:: What is required ::
Please render each line of the records below as a numbered list, leaving out any blank lines.
++++++
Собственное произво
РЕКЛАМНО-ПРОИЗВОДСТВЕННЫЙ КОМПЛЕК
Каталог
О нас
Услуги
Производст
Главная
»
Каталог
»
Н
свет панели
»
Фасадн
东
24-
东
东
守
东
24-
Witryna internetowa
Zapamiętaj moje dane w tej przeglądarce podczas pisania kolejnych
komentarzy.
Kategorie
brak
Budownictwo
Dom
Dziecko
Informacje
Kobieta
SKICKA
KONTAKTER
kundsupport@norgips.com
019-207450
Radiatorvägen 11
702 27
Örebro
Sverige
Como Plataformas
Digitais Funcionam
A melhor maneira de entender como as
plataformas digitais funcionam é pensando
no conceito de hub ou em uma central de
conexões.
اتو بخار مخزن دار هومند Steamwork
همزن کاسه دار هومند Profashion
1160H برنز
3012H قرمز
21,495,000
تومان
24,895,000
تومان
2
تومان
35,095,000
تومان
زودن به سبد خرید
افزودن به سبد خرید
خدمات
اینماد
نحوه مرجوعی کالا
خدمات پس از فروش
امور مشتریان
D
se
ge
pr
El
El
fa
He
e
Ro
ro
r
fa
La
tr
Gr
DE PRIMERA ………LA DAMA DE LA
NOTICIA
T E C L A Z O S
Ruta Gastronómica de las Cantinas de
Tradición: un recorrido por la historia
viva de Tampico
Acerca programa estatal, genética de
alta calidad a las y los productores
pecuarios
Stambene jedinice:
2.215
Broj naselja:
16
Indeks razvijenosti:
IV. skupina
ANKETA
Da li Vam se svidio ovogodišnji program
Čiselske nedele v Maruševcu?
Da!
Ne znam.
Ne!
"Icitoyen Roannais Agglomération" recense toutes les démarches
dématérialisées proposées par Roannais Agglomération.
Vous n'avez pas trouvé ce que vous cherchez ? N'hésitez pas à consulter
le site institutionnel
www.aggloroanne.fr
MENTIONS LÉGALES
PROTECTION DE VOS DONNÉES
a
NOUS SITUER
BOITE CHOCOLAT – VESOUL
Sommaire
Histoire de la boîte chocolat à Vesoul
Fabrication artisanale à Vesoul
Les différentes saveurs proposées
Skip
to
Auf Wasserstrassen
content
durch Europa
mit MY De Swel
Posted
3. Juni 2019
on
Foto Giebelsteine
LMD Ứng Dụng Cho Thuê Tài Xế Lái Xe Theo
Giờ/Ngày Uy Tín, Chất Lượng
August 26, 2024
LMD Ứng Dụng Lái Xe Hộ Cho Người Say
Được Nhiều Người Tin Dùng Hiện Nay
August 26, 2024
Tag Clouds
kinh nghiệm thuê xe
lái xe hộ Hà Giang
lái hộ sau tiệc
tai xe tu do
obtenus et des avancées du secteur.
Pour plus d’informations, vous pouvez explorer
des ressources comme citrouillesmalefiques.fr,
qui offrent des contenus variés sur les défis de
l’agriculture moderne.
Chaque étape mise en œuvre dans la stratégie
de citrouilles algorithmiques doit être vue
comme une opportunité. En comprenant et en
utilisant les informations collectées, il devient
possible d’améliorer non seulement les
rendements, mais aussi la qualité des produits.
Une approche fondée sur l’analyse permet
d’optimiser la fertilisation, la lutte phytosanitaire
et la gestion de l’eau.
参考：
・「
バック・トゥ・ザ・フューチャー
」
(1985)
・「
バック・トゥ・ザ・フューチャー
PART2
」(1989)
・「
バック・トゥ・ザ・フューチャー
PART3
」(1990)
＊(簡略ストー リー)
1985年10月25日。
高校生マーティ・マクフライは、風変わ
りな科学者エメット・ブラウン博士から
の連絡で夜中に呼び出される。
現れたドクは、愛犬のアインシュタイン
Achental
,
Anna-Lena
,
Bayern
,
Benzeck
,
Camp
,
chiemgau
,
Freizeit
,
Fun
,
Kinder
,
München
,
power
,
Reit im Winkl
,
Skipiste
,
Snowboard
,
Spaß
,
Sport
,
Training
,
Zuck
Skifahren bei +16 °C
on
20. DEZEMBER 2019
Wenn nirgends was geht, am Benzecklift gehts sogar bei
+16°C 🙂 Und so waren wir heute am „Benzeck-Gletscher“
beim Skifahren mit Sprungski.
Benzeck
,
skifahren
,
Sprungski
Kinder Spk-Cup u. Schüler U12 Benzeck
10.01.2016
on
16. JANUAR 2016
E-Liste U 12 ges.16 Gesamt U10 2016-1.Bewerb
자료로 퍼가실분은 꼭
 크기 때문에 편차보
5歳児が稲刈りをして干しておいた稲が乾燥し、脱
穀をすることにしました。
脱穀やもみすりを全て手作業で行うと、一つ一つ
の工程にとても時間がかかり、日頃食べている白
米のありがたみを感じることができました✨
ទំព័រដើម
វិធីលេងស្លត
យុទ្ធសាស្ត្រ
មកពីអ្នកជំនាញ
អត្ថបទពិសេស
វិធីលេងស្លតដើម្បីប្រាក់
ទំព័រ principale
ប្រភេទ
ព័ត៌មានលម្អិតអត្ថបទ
++++++
:: Task solution ::
1. Собственное произво
2. РЕКЛАМНО-ПРОИЗВОДСТВЕННЫЙ КОМПЛЕК
3. Каталог
4. О нас
5. Услуги
6. Производст
7. Главная
8. »
9. Каталог
10. »
11. Н
12. свет панели
13. »
14. Фасадн
15. 东
16. 24-
17. 东
18. 东
19. 守
20. 东
21. 24-
22. Witryna internetowa
23. Zapamiętaj moje dane w tej przeglądarce podczas pisania kolejnych
24. komentarzy.
25. Kategorie
26. brak
27. Budownictwo
28. Dom
29. Dziecko
30. Informacje
31. Kobieta
32. SKICKA
33. KONTAKTER
34. kundsupport@norgips.com
35. 019-207450
36. Radiatorvägen 11
37. 702 27
38. Örebro
39. Sverige
40. Como Plataformas
41. Digitais Funcionam
42. A melhor maneira de entender como as
43. plataformas digitais funcionam é pensando
44. no conceito de hub ou em uma central de
45. conexões.
46. اتو بخار مخزن دار هومند Steamwork
47. همزن کاسه دار هومند Profashion
48. 1160H برنز
49. 3012H قرمز
50. 21,495,000
51. تومان
52. 24,895,000
53. تومان
54. 2
55. تومان
56. 35,095,000
57. تومان
58. زودن به سبد خرید
59. افزودن به سبد خرید
60. خدمات
61. اینماد
62. نحوه مرجوعی کالا
63. خدمات پس از فروش
64. امور مشتریان
65. D
66. se
67. ge
68. pr
69. El
70. El
71. fa
72. He
73. e
74. Ro
75. ro
76. r
77. fa
78. La
79. tr
80. Gr
81. DE PRIMERA ………LA DAMA DE LA
82. NOTICIA
83. T E C L A Z O S
84. Ruta Gastronómica de las Cantinas de
85. Tradición: un recorrido por la historia
86. viva de Tampico
87. Acerca programa estatal, genética de
88. alta calidad a las y los productores
89. pecuarios
90. Stambene jedinice:
91. 2.215
92. Broj naselja:
93. 16
94. Indeks razvijenosti:
95. IV. skupina
96. ANKETA
97. Da li Vam se svidio ovogodišnji program
98. Čiselske nedele v Maruševcu?
99. Da!
100. Ne znam.
101. Ne!
102. "Icitoyen Roannais Agglomération" recense toutes les démarches
103. dématérialisées proposées par Roannais Agglomération.
104. Vous n'avez pas trouvé ce que vous cherchez ? N'hésitez pas à consulter
105. le site institutionnel
106. www.aggloroanne.fr
107. MENTIONS LÉGALES
108. PROTECTION DE VOS DONNÉES
109. a
110. NOUS SITUER
111. BOITE CHOCOLAT – VESOUL
112. Sommaire
113. Histoire de la boîte chocolat à Vesoul
114. Fabrication artisanale à Vesoul
115. Les différentes saveurs proposées
116. Skip
117. to
118. Auf Wasserstrassen
119. content
120. durch Europa
121. mit MY De Swel
122. Posted
123. 3. Juni 2019
124. on
125. Foto Giebelsteine
126. LMD Ứng Dụng Cho Thuê Tài Xế Lái Xe Theo
127. Giờ/Ngày Uy Tín, Chất Lượng
128. August 26, 2024
129. LMD Ứng Dụng Lái Xe Hộ Cho Người Say
130. Được Nhiều Người Tin Dùng Hiện Nay
131. August 26, 2024
132. Tag Clouds
133. kinh nghiệm thuê xe
134. lái xe hộ Hà Giang
135. lái hộ sau tiệc
136. tai xe tu do
137. obtenus et des avancées du secteur.
138. Pour plus d’informations, vous pouvez explorer
139. des ressources comme citrouillesmalefiques.fr,
140. qui offrent des contenus variés sur les défis de
141. l’agriculture moderne.
142. Chaque étape mise en œuvre dans la stratégie
143. de citrouilles algorithmiques doit être vue
144. comme une opportunité. En comprenant et en
145. utilisant les informations collectées, il devient
146. possible d’améliorer non seulement les
147. rendements, mais aussi la qualité des produits.
148. Une approche fondée sur l’analyse permet
149. d’optimiser la fertilisation, la lutte phytosanitaire
150. et la gestion de l’eau.
151. 参考：
152. ・「
153. バック・トゥ・ザ・フューチャー
154. 」
155. (1985)
156. ・「
157. バック・トゥ・ザ・フューチャー
158. PART2
159. 」(1989)
160. ・「
161. バック・トゥ・ザ・フューチャー
162. PART3
163. 」(1990)
164. ＊(簡略ストー リー)
165. 1985年10月25日。
166. 高校生マーティ・マクフライは、風変わ
167. りな科学者エメット・ブラウン博士から
168. の連絡で夜中に呼び出される。
169. 現れたドクは、愛犬のアインシュタイン
170. Achental
171. ,
172. Anna-Lena
173. ,
174. Bayern
175. ,
176. Benzeck
177. ,
178. Camp
179. ,
180. chiemgau
181. ,
182. Freizeit
183. ,
184. Fun
185. ,
186. Kinder
187. ,
188. München
189. ,
190. power
191. ,
192. Reit im Winkl
193. ,
194. Skipiste
195. ,
196. Snowboard
197. ,
198. Spaß
199. ,
200. Sport
201. ,
202. Training
203. ,
204. Zuck
205. Skifahren bei +16 °C
206. on
207. 20. DEZEMBER 2019
208. Wenn nirgends was geht, am Benzecklift gehts sogar bei
209. +16°C 🙂 Und so waren wir heute am „Benzeck-Gletscher“
210. beim Skifahren mit Sprungski.
211. Benzeck
212. ,
213. skifahren
214. ,
215. Sprungski
216. Kinder Spk-Cup u. Schüler U12 Benzeck
217. 10.01.2016
218. on
219. 16. JANUAR 2016
220. E-Liste U 12 ges.16 Gesamt U10 2016-1.Bewerb
221. 자료로 퍼가실분은 꼭
222.  크기 때문에 편차보
223. 5歳児が稲刈りをして干しておいた稲が乾燥し、脱
224. 穀をすることにしました。
225. 脱穀やもみすりを全て手作業で行うと、一つ一つ
226. の工程にとても時間がかかり、日頃食べている白
227. 米のありがたみを感じることができました✨
228. ទំព័រដើម
229. វិធីលេងស្លត
230. យុទ្ធសាស្ត្រ
231. មកពីអ្នកជំនាញ
232. អត្ថបទពិសេស
233. វិធីលេងស្លតដើម្បីប្រាក់
234. ទំព័រ principale
235. ប្រភេទ
236. ព័ត៌មានលម្អិតអត្ថបទ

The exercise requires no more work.